> **What you need to do**
Copy the lines of the listing below from the one containing "Gazowa Rewolucja Globalizacja Kon" through the one containing "związane z kwestiami etycz", keeping each line unchanged.

> **Given records**
· · · · ·
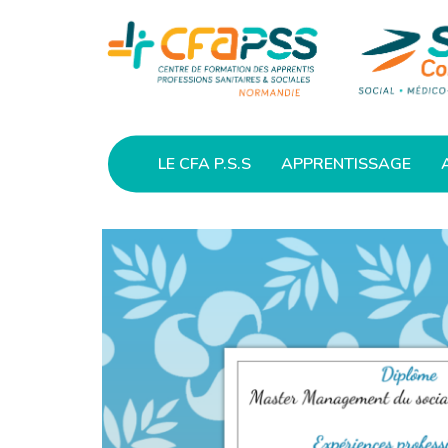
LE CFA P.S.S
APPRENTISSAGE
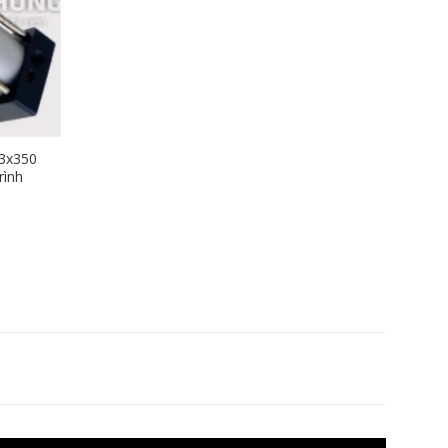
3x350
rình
· · · · ·
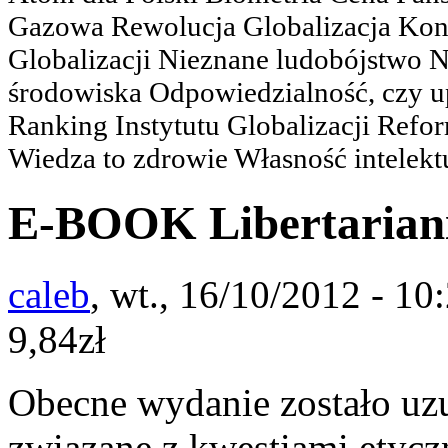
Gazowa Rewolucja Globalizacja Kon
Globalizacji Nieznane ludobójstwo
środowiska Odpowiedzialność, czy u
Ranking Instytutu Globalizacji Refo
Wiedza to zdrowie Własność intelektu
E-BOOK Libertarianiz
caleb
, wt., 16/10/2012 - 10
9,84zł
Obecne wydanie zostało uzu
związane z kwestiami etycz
· · · · ·
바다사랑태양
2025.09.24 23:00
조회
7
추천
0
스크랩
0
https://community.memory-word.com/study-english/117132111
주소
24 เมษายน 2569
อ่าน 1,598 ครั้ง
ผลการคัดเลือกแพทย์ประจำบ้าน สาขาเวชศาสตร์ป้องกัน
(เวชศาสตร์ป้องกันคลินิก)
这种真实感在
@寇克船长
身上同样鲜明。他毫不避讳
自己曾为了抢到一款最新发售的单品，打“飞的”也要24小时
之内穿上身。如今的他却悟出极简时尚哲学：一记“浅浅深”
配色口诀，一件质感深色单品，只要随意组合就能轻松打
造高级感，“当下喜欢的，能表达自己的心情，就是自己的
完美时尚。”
· · · · ·
> **Task result**
Gazowa Rewolucja Globalizacja Kon
Globalizacji Nieznane ludobójstwo
środowiska Odpowiedzialność, czy u
Ranking Instytutu Globalizacji Refo
Wiedza to zdrowie Własność intelektu
E-BOOK Libertarianiz
caleb
, wt., 16/10/2012 - 10
9,84zł
Obecne wydanie zostało uzu
związane z kwestiami etycz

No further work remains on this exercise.